RAW DATA Start Marker
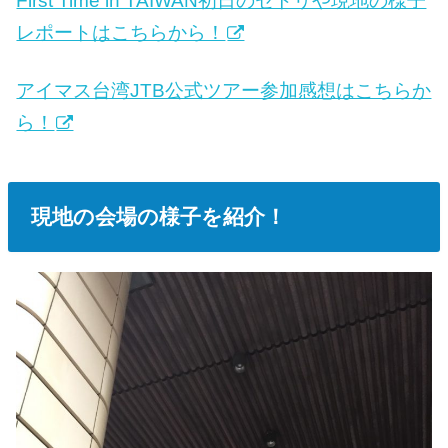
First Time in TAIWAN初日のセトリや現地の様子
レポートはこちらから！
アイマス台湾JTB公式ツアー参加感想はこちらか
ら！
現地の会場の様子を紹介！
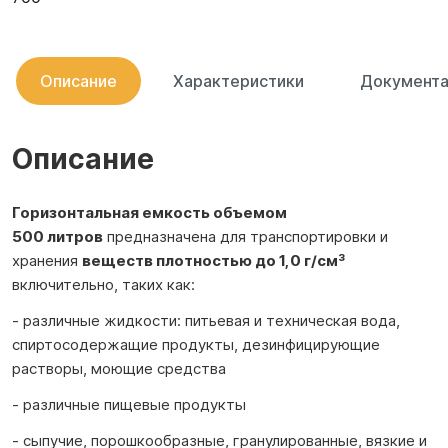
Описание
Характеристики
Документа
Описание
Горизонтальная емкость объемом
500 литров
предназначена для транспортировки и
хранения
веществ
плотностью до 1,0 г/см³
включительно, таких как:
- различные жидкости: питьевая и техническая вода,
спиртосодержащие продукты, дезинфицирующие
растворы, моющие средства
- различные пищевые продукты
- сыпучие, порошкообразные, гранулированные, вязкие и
RAW DATA End Marker
RAW DATA Start Marker
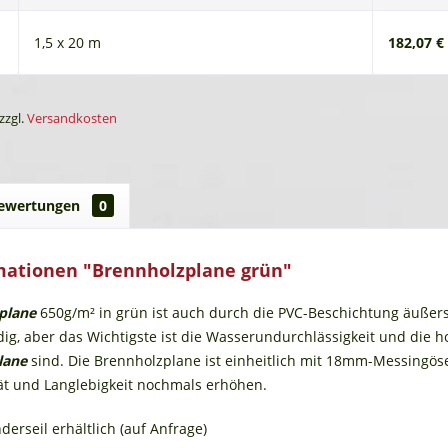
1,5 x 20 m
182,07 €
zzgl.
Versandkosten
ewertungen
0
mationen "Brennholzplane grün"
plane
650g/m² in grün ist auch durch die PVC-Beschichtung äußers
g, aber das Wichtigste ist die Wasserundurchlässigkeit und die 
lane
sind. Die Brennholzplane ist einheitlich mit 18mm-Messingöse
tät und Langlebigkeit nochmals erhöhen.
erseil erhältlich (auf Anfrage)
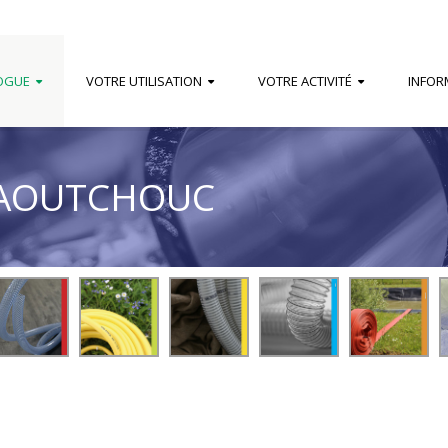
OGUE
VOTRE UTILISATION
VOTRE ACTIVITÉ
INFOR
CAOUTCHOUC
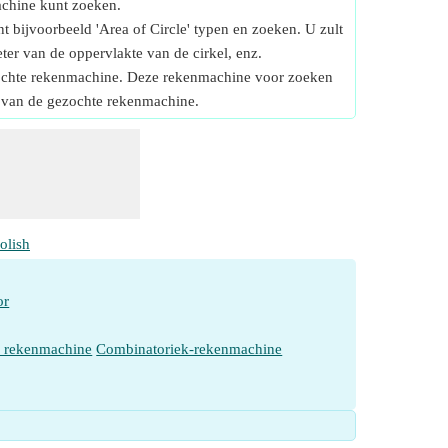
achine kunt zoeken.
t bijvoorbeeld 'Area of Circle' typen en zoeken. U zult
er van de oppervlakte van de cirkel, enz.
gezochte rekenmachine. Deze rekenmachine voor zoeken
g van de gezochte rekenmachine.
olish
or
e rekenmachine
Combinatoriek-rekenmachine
RAW DATA End Marker
§ HOW TO COMPLETE THIS TASK: When the word "продукты" appears in a line of the listing, copy that line.

§ OUTPUT:
спиртосодержащие продукты, дезинфицирующие
- различные пищевые продукты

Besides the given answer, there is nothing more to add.